◆ Problem statement
Pull each line with the string "different" from the entries.

◆ Data to examine
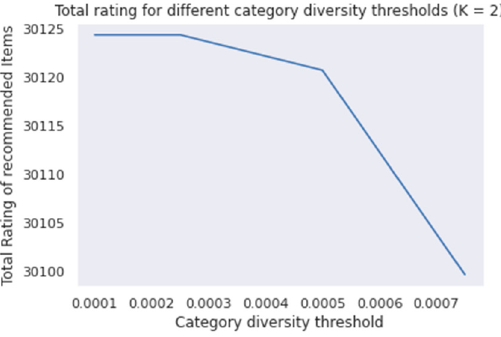
Figure 5. Total rating for different category Diversity thresholds for K = 2.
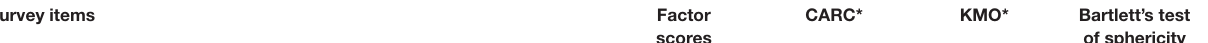
TABLE 4 | Factor scores and reliability tests for different agricultural stakeholders that influence farmers’ nutrient management practices and strategy decisions. Survey items Factor Please indicate how much influence the following sources of information have on your decisions about nutrient management practices and strategies. Public sector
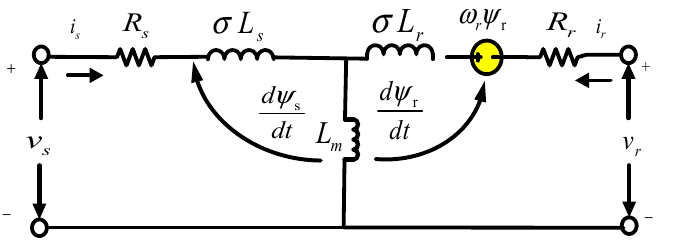
Figure 2. DFIG-equivalent circuit diagram for transient analysis in a stationary reference frame.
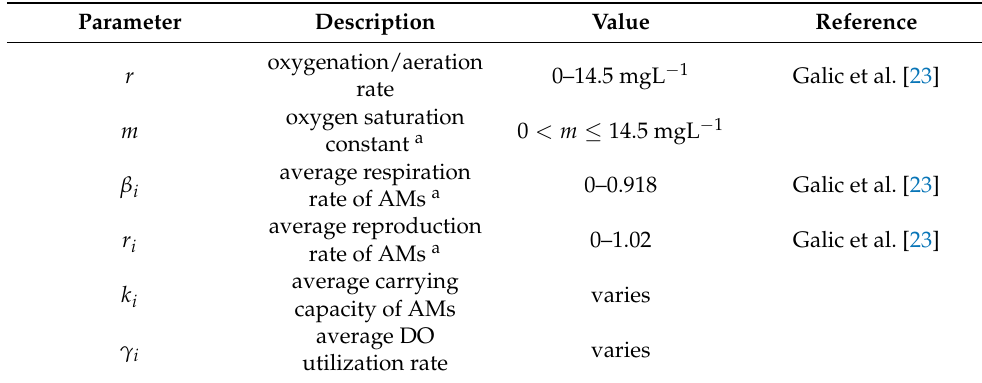
Table 1. Description and parameter values of system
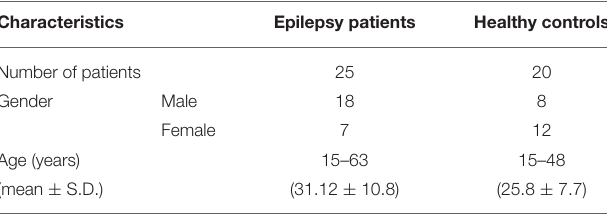
TABLE 1 | Clinical characteristics of epilepsy patients and healthy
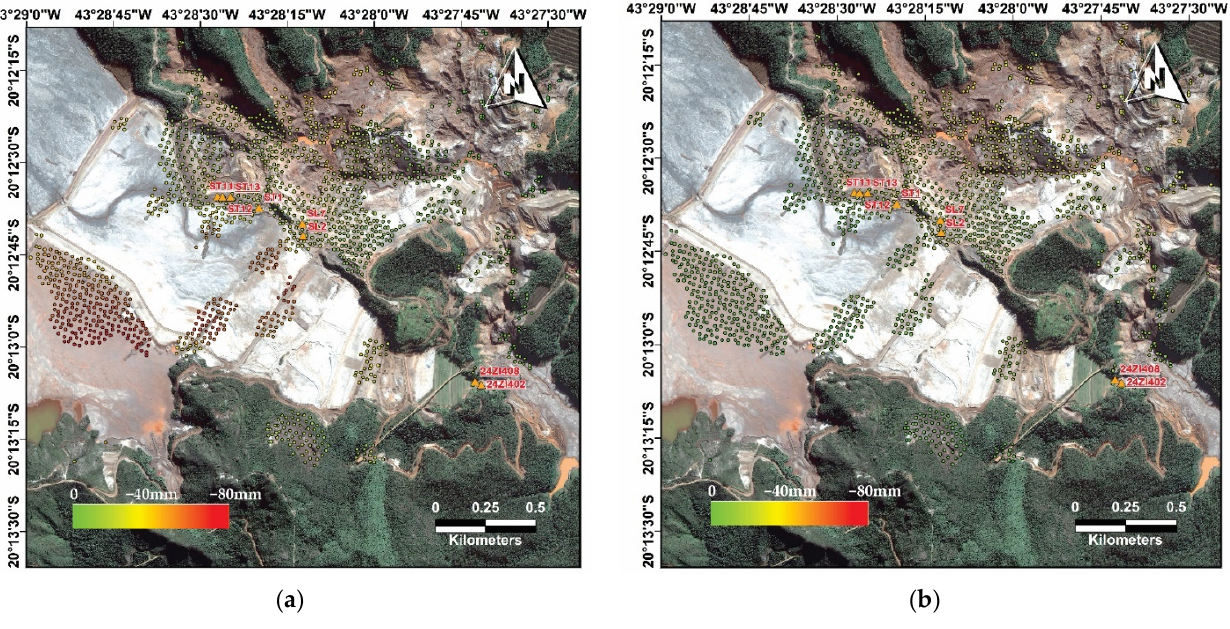
Figure 7. Maps of displacement: ( a ) Vertical, ( b ) Horizontal. The topographic survey (TS) values of vertical and horizontal directions, located on the Selinha dike (SL2, SL7), Sela–Tulipa dikes (ST1, ST11, ST12, ST13), and Germano main dam (24ZI402 and 24ZI408), and the corresponding MPs decomposed, in vertical and horizontal directions (vertical and horizontal) based on the S1 and TSX data, can be seen in the plots of Figures 8 and 9. Additionally, the MPs of S1 and TSX in LoS were projected to the vertical and horizontal directions based on Equations (2) and (3), according to Figure 3a [47], these final values are described as S1-Proj and TSX-Proj in Figures 8 and 9.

◆ Output
Figure 5. Total rating for different category Diversity thresholds for K = 2.
TABLE 4 | Factor scores and reliability tests for different agricultural stakeholders that influence farmers’ nutrient management practices and strategy decisions. Survey items Factor Please indicate how much influence the following sources of information have on your decisions about nutrient management practices and strategies. Public sector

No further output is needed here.